Let $(X, d)$ be a metric space and $(x_n)_n$ a convergent sequence in $X$ with $x := \lim_{n \to \infty} x_n$. Denote $A := \{x_n : n \in \mathbb N \}$.
Then it is pretty clear that $\overline{A} = \{x\} \cup A$.
"$\supseteq$": This is clear since $A \subseteq \overline A$ by definition and $x \in \overline A$ since $x$ is a limit point of $A$.
"$\subseteq$": This direction is quite tricky.
I find it hard to give an elegant proof that only shows this inclusion without employing compactness. More precisely, it is rather easy to show that $\{x\} \cup A$ is compact and thus closed. Hence $\overline{A} \subseteq \{x\} \cup A$ since $\overline{A}$ is the smallest closed set that contains $A$.

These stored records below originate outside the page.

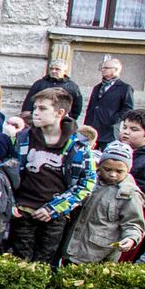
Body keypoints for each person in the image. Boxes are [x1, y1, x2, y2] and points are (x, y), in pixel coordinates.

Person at [7, 90, 93, 266]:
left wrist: (54, 209)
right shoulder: (23, 138)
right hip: (22, 210)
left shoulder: (77, 146)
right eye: (35, 108)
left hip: (54, 215)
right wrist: (11, 202)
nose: (35, 113)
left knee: (43, 265)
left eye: (42, 108)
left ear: (59, 113)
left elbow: (87, 183)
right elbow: (8, 171)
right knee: (18, 263)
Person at [63, 141, 145, 265]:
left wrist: (131, 239)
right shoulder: (88, 182)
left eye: (119, 171)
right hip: (71, 246)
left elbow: (134, 223)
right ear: (99, 166)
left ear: (128, 170)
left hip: (99, 254)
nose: (112, 174)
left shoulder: (128, 194)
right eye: (107, 169)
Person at [84, 56, 134, 145]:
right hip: (92, 130)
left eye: (106, 68)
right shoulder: (97, 87)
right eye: (102, 67)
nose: (102, 70)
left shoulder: (125, 88)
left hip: (109, 132)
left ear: (115, 70)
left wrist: (114, 119)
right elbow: (91, 107)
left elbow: (128, 109)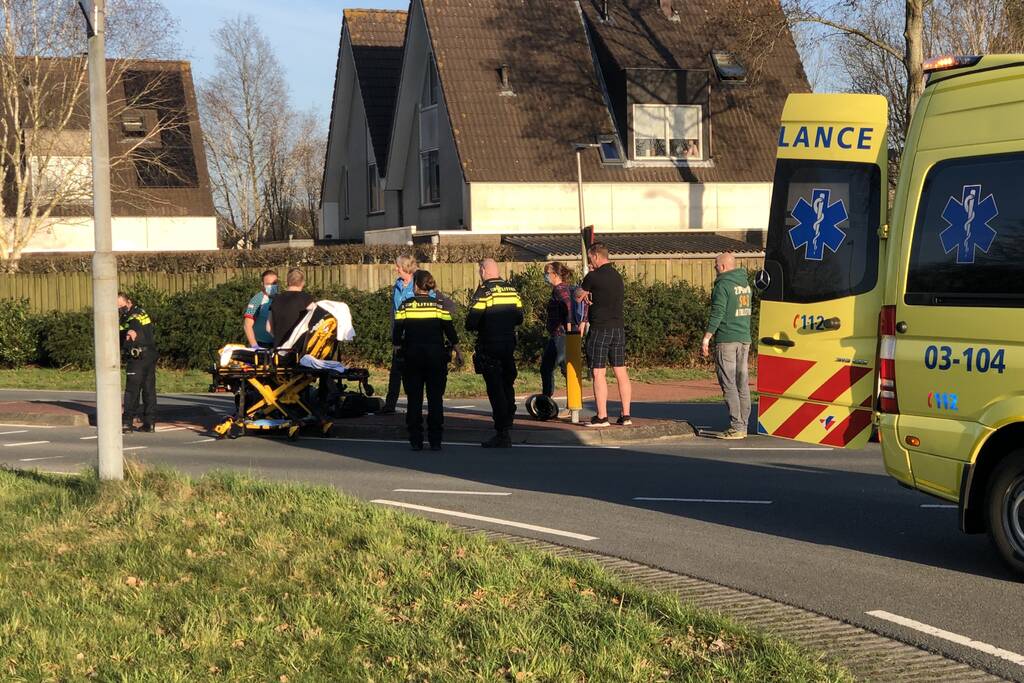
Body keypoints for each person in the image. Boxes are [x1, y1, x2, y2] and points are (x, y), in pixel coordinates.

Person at [393, 270, 461, 451]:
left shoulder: (406, 306)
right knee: (435, 399)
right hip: (436, 358)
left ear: (416, 285)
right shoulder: (439, 306)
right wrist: (458, 352)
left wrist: (398, 351)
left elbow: (397, 334)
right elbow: (450, 331)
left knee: (414, 399)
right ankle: (436, 439)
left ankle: (416, 439)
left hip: (412, 358)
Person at [466, 258, 524, 448]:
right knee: (508, 382)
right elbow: (519, 317)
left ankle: (501, 432)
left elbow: (471, 322)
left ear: (483, 271)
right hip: (508, 344)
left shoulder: (484, 292)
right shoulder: (511, 290)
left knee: (495, 387)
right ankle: (509, 417)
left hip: (490, 344)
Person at [575, 242, 632, 427]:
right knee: (621, 371)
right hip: (618, 327)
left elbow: (577, 295)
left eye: (591, 258)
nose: (590, 261)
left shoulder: (593, 276)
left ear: (596, 256)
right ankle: (626, 415)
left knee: (598, 372)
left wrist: (584, 293)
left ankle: (602, 416)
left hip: (600, 328)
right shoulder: (617, 276)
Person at [702, 251, 753, 439]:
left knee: (729, 383)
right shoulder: (745, 284)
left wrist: (707, 337)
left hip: (727, 339)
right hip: (744, 337)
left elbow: (718, 312)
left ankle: (736, 426)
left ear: (723, 266)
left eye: (716, 265)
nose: (715, 268)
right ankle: (744, 425)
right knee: (742, 383)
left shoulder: (723, 285)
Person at [382, 255, 422, 414]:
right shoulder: (397, 284)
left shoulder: (418, 284)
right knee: (395, 370)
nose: (395, 269)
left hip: (413, 334)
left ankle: (414, 404)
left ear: (405, 267)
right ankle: (390, 404)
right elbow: (394, 311)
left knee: (411, 372)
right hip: (399, 334)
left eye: (398, 266)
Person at [118, 292, 158, 433]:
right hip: (149, 355)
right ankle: (149, 423)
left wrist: (130, 334)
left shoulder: (133, 314)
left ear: (129, 302)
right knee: (148, 390)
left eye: (121, 306)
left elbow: (133, 326)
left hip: (137, 357)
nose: (119, 309)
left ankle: (127, 423)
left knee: (132, 390)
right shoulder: (141, 312)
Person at [540, 261, 574, 399]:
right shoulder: (565, 288)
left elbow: (568, 308)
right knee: (566, 369)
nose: (545, 276)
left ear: (555, 274)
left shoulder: (559, 290)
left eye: (547, 273)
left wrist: (569, 329)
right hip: (560, 334)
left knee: (547, 367)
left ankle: (546, 399)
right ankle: (572, 403)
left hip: (560, 335)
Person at [270, 268, 315, 348]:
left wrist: (279, 338)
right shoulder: (307, 299)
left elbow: (268, 327)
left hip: (278, 350)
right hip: (298, 351)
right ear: (303, 282)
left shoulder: (275, 299)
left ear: (288, 281)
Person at [243, 269, 278, 349]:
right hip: (261, 345)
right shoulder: (257, 300)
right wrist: (255, 346)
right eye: (268, 284)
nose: (272, 286)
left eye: (274, 283)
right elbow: (247, 325)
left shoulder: (280, 298)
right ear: (262, 284)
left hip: (277, 345)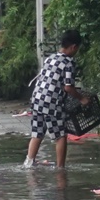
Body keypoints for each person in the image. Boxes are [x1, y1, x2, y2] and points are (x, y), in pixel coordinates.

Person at [24, 29, 83, 170]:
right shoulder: (68, 63)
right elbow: (68, 87)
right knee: (60, 135)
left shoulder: (50, 58)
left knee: (37, 133)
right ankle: (60, 168)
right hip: (51, 102)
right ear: (73, 47)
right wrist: (82, 99)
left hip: (37, 99)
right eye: (77, 49)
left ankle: (28, 163)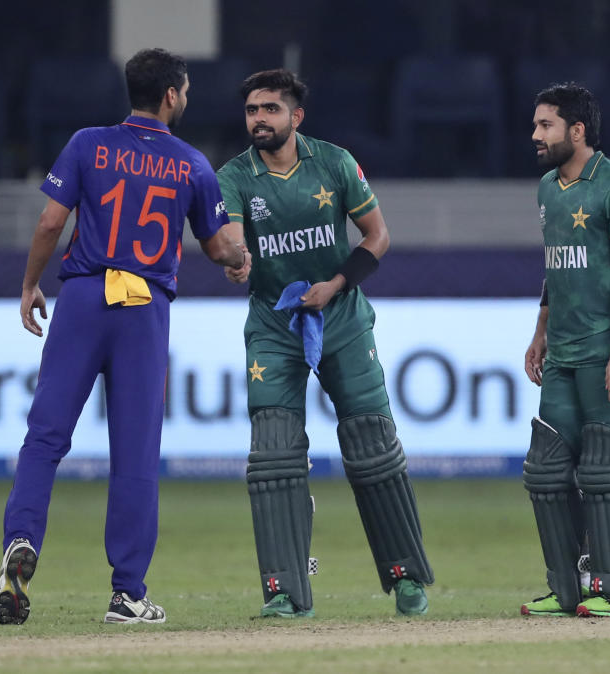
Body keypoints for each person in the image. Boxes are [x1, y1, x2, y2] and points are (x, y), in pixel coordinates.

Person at [0, 48, 248, 626]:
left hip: (83, 296)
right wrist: (239, 259)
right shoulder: (191, 163)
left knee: (45, 437)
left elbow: (51, 223)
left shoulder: (86, 143)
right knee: (135, 455)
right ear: (172, 96)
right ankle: (127, 594)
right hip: (143, 308)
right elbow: (217, 245)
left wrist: (31, 284)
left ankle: (20, 542)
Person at [216, 69, 433, 618]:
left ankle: (407, 577)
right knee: (273, 457)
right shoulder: (235, 176)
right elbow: (232, 239)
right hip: (273, 322)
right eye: (251, 111)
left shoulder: (335, 163)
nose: (258, 119)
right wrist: (236, 260)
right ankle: (285, 590)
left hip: (341, 317)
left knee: (372, 449)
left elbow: (377, 236)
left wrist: (334, 285)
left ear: (296, 117)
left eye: (270, 109)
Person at [521, 83, 610, 618]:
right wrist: (540, 331)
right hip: (564, 352)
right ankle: (566, 588)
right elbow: (556, 269)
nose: (535, 134)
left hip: (606, 348)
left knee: (609, 472)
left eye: (545, 124)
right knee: (548, 472)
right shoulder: (549, 188)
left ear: (577, 130)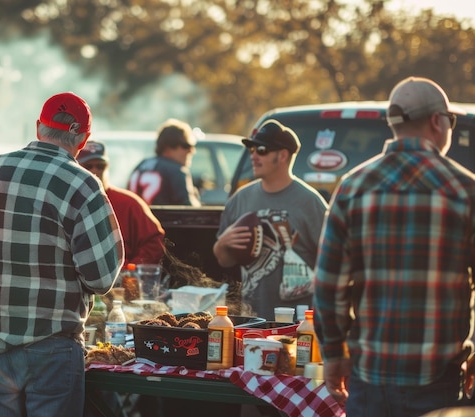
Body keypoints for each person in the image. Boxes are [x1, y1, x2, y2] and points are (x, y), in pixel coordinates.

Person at [0, 91, 124, 417]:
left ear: (38, 127)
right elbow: (101, 278)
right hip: (54, 347)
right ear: (83, 139)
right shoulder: (83, 185)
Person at [313, 76, 475, 417]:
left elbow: (328, 287)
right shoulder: (464, 190)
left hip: (368, 379)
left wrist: (333, 355)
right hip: (440, 382)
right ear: (437, 120)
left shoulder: (352, 188)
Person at [213, 119, 327, 321]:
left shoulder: (311, 203)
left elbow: (330, 263)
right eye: (252, 150)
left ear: (282, 155)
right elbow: (225, 260)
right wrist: (222, 245)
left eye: (261, 150)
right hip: (252, 320)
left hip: (297, 325)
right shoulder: (239, 199)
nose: (254, 156)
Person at [78, 139, 165, 266]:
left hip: (121, 282)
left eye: (101, 166)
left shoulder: (129, 203)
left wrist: (131, 269)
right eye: (88, 166)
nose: (95, 171)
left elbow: (153, 241)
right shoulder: (66, 202)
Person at [128, 118, 201, 206]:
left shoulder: (141, 165)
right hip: (161, 220)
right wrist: (194, 199)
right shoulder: (177, 171)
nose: (191, 151)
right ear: (169, 146)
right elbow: (191, 212)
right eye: (186, 145)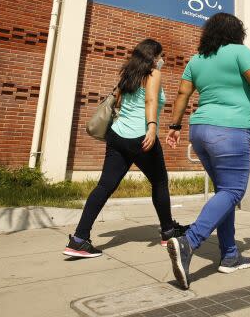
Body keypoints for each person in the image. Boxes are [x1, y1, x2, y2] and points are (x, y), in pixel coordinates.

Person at [165, 13, 250, 290]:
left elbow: (182, 95)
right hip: (231, 130)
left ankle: (230, 255)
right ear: (236, 32)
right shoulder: (239, 51)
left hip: (200, 129)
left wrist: (174, 125)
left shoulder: (196, 59)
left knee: (224, 191)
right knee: (233, 191)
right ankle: (190, 242)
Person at [64, 39, 186, 258]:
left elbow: (118, 102)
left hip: (117, 136)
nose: (163, 60)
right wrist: (151, 127)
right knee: (159, 181)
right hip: (141, 138)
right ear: (153, 57)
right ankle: (168, 232)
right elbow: (150, 101)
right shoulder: (152, 74)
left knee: (104, 186)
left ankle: (79, 239)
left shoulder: (128, 74)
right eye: (161, 56)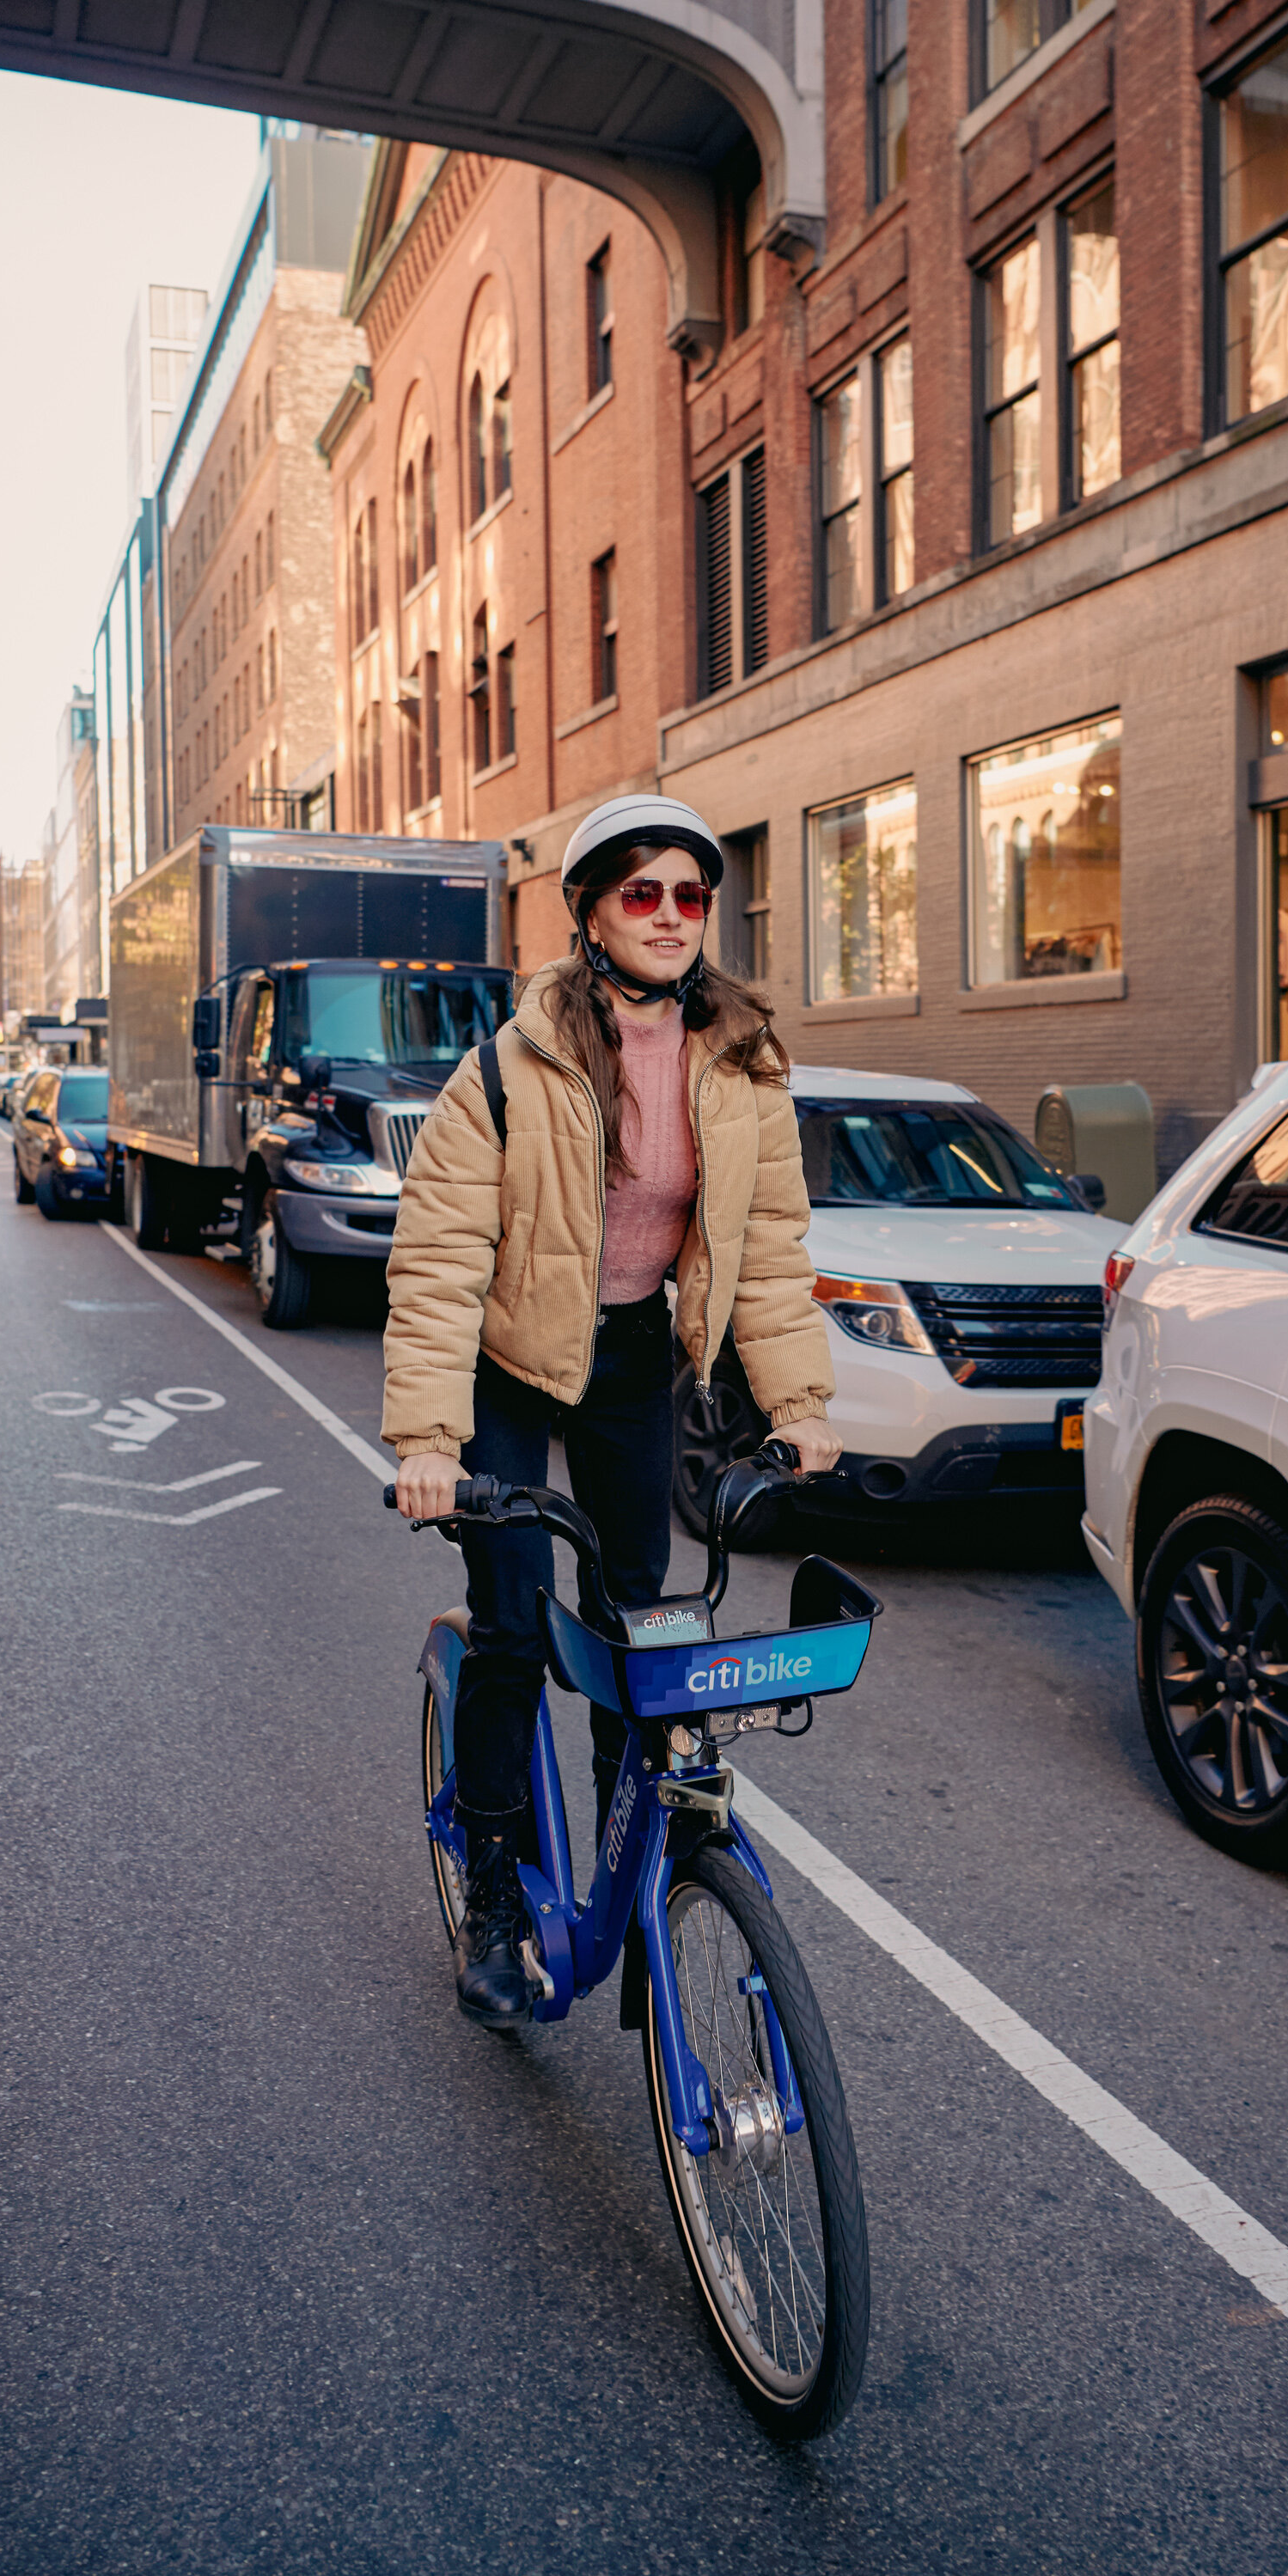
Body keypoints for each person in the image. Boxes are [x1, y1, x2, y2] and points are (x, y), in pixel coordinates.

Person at [384, 793, 841, 2029]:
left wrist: (797, 1402)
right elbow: (436, 1262)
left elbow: (774, 1250)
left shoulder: (743, 1065)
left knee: (636, 1628)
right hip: (506, 1359)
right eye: (642, 893)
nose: (670, 918)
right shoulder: (507, 1069)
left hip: (637, 1356)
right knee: (515, 1627)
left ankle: (625, 1870)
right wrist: (430, 1443)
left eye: (691, 896)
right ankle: (491, 1887)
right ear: (589, 910)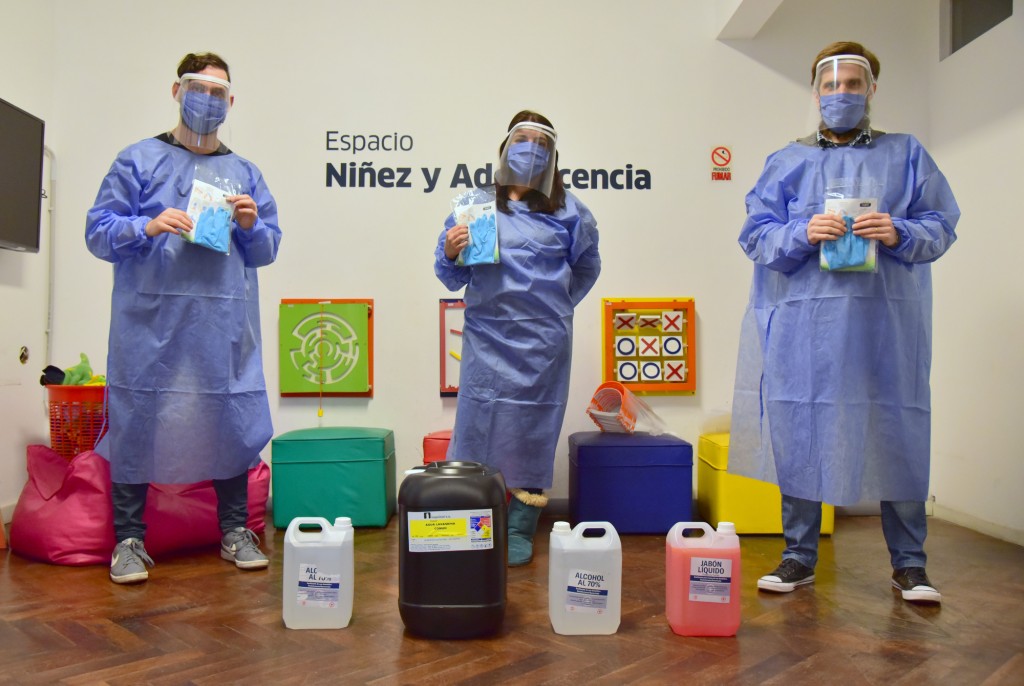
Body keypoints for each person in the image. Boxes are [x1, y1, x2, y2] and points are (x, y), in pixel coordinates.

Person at [730, 42, 959, 603]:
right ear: (816, 93)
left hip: (885, 326)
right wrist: (801, 231)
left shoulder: (906, 154)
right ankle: (798, 557)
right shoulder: (787, 161)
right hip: (804, 330)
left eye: (852, 84)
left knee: (897, 429)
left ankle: (910, 565)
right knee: (800, 428)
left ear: (871, 89)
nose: (840, 94)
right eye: (830, 85)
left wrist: (900, 231)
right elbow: (756, 235)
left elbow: (942, 223)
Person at [86, 52, 282, 584]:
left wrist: (250, 225)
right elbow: (98, 231)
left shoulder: (245, 174)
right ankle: (129, 540)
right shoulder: (138, 161)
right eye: (198, 88)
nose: (208, 100)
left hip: (221, 324)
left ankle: (235, 531)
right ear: (177, 91)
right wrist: (146, 225)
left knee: (228, 417)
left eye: (218, 93)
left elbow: (267, 249)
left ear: (231, 101)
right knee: (137, 417)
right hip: (148, 323)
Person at [434, 110, 601, 566]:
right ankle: (474, 520)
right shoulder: (475, 204)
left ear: (553, 156)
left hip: (544, 342)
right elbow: (450, 274)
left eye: (541, 143)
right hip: (487, 337)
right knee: (477, 426)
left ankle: (521, 527)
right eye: (522, 139)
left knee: (533, 430)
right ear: (505, 149)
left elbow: (587, 266)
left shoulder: (570, 211)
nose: (531, 149)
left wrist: (554, 306)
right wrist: (450, 250)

But that is not what I am after: Suppose that $\overline A \setminus A \neq \emptyset$ and let $y \in \overline A \setminus A$. Can I show that in this case $y = x$ holds just by using the definition of the closure? Since $y \in \overline A$ I would know that for each $\varepsilon > 0$ there is $z \in A$ such that $d(y, z) \leq \varepsilon$. Hence
$$d(x,y) \leq d(x,z) + d(z, y) \leq d(x,z) + \varepsilon.$$
But how can I get $d(x,z) \leq \varepsilon$? Anyhow I need to get an element $z \in A$ that is simultanously close to $x$ and $y$ but I do not quite see how to achieve that. Any thoughts?
Best Answer
For each $k$ there exists (infinitely many) $n_k$ such that $d(y,x_{n_k}) <\frac 1 k$. We may assume that $n_k$ is increasing. This implies that $x_{n_k} \to y$. Together with $x_n \to x$ we get $y=x$.